* WORK ITEM: Go through the entries and transcribe each one exactly, dropping the pictures.

== Segment start ==

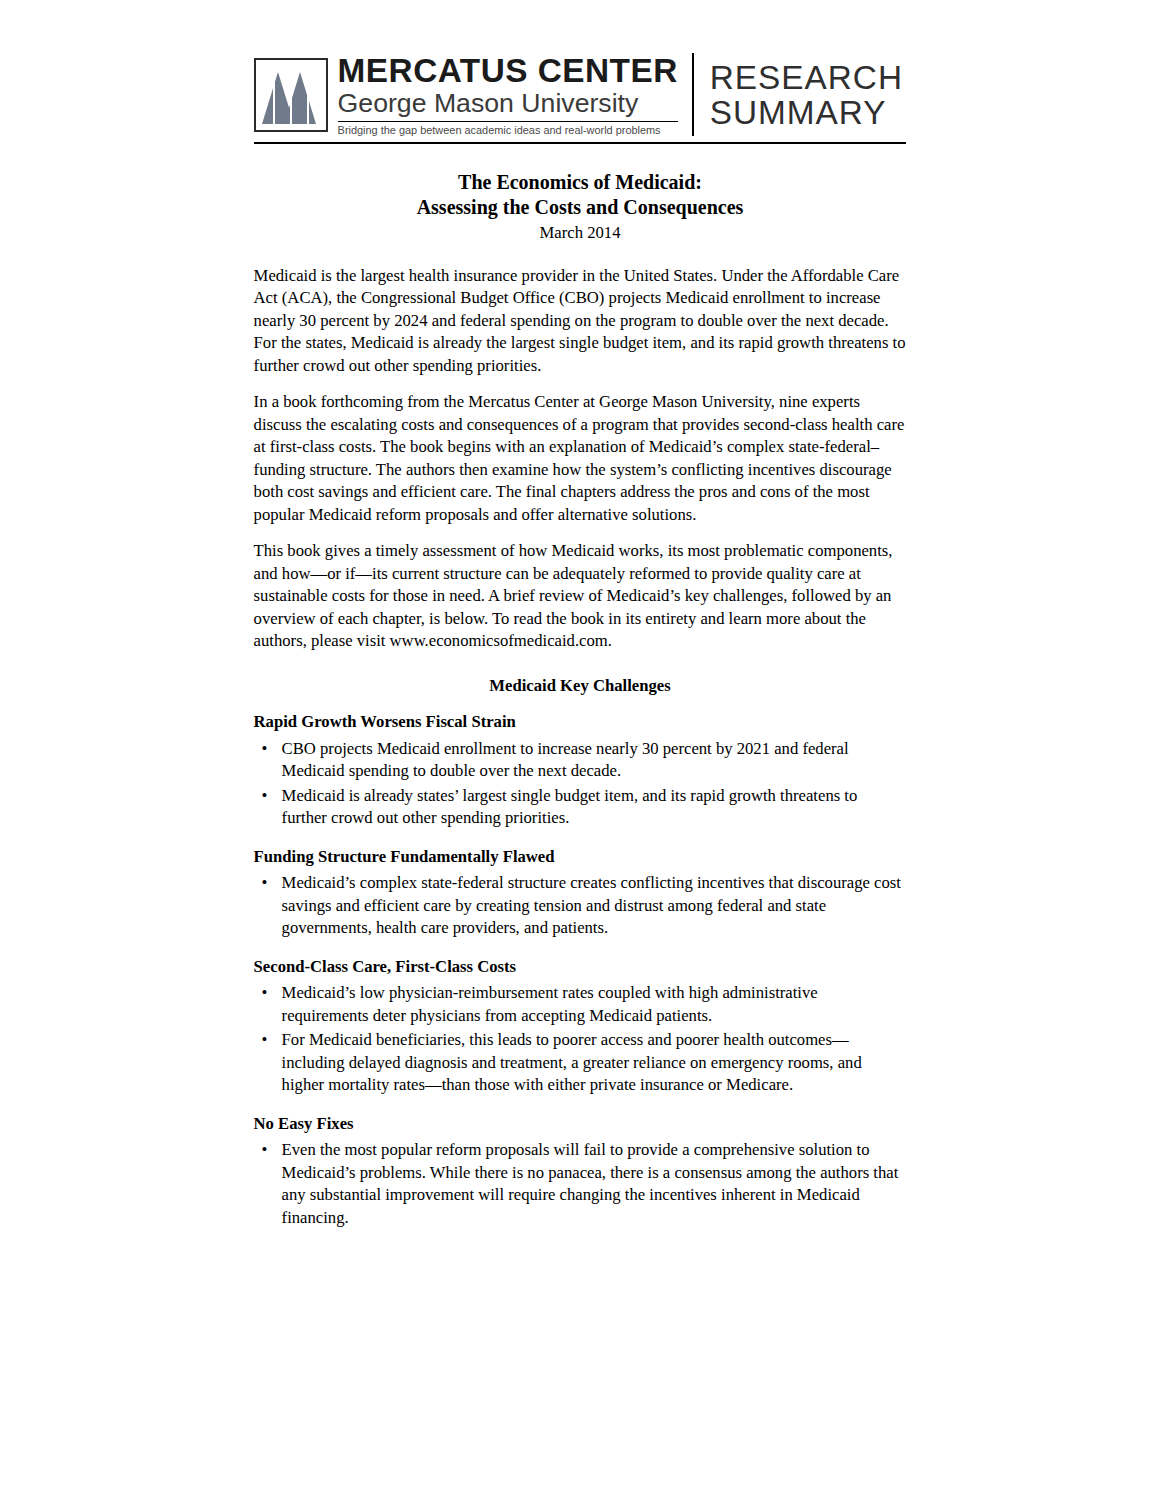MERCATUS CENTER
George Mason University
Bridging the gap between academic ideas and real-world problems
RESEARCH
SUMMARY
The Economics of Medicaid:
Assessing the Costs and Consequences
March 2014
Medicaid is the largest health insurance provider in the United States. Under the Affordable Care Act (ACA), the Congressional Budget Office (CBO) projects Medicaid enrollment to increase nearly 30 percent by 2024 and federal spending on the program to double over the next decade. For the states, Medicaid is already the largest single budget item, and its rapid growth threatens to further crowd out other spending priorities.
In a book forthcoming from the Mercatus Center at George Mason University, nine experts discuss the escalating costs and consequences of a program that provides second-class health care at first-class costs. The book begins with an explanation of Medicaid’s complex state-federal–funding structure. The authors then examine how the system’s conflicting incentives discourage both cost savings and efficient care. The final chapters address the pros and cons of the most popular Medicaid reform proposals and offer alternative solutions.
This book gives a timely assessment of how Medicaid works, its most problematic components, and how—or if—its current structure can be adequately reformed to provide quality care at sustainable costs for those in need. A brief review of Medicaid’s key challenges, followed by an overview of each chapter, is below. To read the book in its entirety and learn more about the authors, please visit www.economicsofmedicaid.com.
Medicaid Key Challenges
Rapid Growth Worsens Fiscal Strain
CBO projects Medicaid enrollment to increase nearly 30 percent by 2021 and federal Medicaid spending to double over the next decade.
Medicaid is already states’ largest single budget item, and its rapid growth threatens to further crowd out other spending priorities.
Funding Structure Fundamentally Flawed
Medicaid’s complex state-federal structure creates conflicting incentives that discourage cost savings and efficient care by creating tension and distrust among federal and state governments, health care providers, and patients.
Second-Class Care, First-Class Costs
Medicaid’s low physician-reimbursement rates coupled with high administrative requirements deter physicians from accepting Medicaid patients.
For Medicaid beneficiaries, this leads to poorer access and poorer health outcomes—including delayed diagnosis and treatment, a greater reliance on emergency rooms, and higher mortality rates—than those with either private insurance or Medicare.
No Easy Fixes
Even the most popular reform proposals will fail to provide a comprehensive solution to Medicaid’s problems. While there is no panacea, there is a consensus among the authors that any substantial improvement will require changing the incentives inherent in Medicaid financing.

== Segment end ==

* FINISHED EXERCISE:
MERCATUS CENTER
George Mason University
Bridging the gap between academic ideas and real-world problems
RESEARCH
SUMMARY
The Economics of Medicaid:
Assessing the Costs and Consequences
March 2014
Medicaid is the largest health insurance provider in the United States. Under the Affordable Care Act (ACA), the Congressional Budget Office (CBO) projects Medicaid enrollment to increase nearly 30 percent by 2024 and federal spending on the program to double over the next decade. For the states, Medicaid is already the largest single budget item, and its rapid growth threatens to further crowd out other spending priorities.
In a book forthcoming from the Mercatus Center at George Mason University, nine experts discuss the escalating costs and consequences of a program that provides second-class health care at first-class costs. The book begins with an explanation of Medicaid’s complex state-federal–funding structure. The authors then examine how the system’s conflicting incentives discourage both cost savings and efficient care. The final chapters address the pros and cons of the most popular Medicaid reform proposals and offer alternative solutions.
This book gives a timely assessment of how Medicaid works, its most problematic components, and how—or if—its current structure can be adequately reformed to provide quality care at sustainable costs for those in need. A brief review of Medicaid’s key challenges, followed by an overview of each chapter, is below. To read the book in its entirety and learn more about the authors, please visit www.economicsofmedicaid.com.
Medicaid Key Challenges
Rapid Growth Worsens Fiscal Strain
CBO projects Medicaid enrollment to increase nearly 30 percent by 2021 and federal Medicaid spending to double over the next decade.
Medicaid is already states’ largest single budget item, and its rapid growth threatens to further crowd out other spending priorities.
Funding Structure Fundamentally Flawed
Medicaid’s complex state-federal structure creates conflicting incentives that discourage cost savings and efficient care by creating tension and distrust among federal and state governments, health care providers, and patients.
Second-Class Care, First-Class Costs
Medicaid’s low physician-reimbursement rates coupled with high administrative requirements deter physicians from accepting Medicaid patients.
For Medicaid beneficiaries, this leads to poorer access and poorer health outcomes—including delayed diagnosis and treatment, a greater reliance on emergency rooms, and higher mortality rates—than those with either private insurance or Medicare.
No Easy Fixes
Even the most popular reform proposals will fail to provide a comprehensive solution to Medicaid’s problems. While there is no panacea, there is a consensus among the authors that any substantial improvement will require changing the incentives inherent in Medicaid financing.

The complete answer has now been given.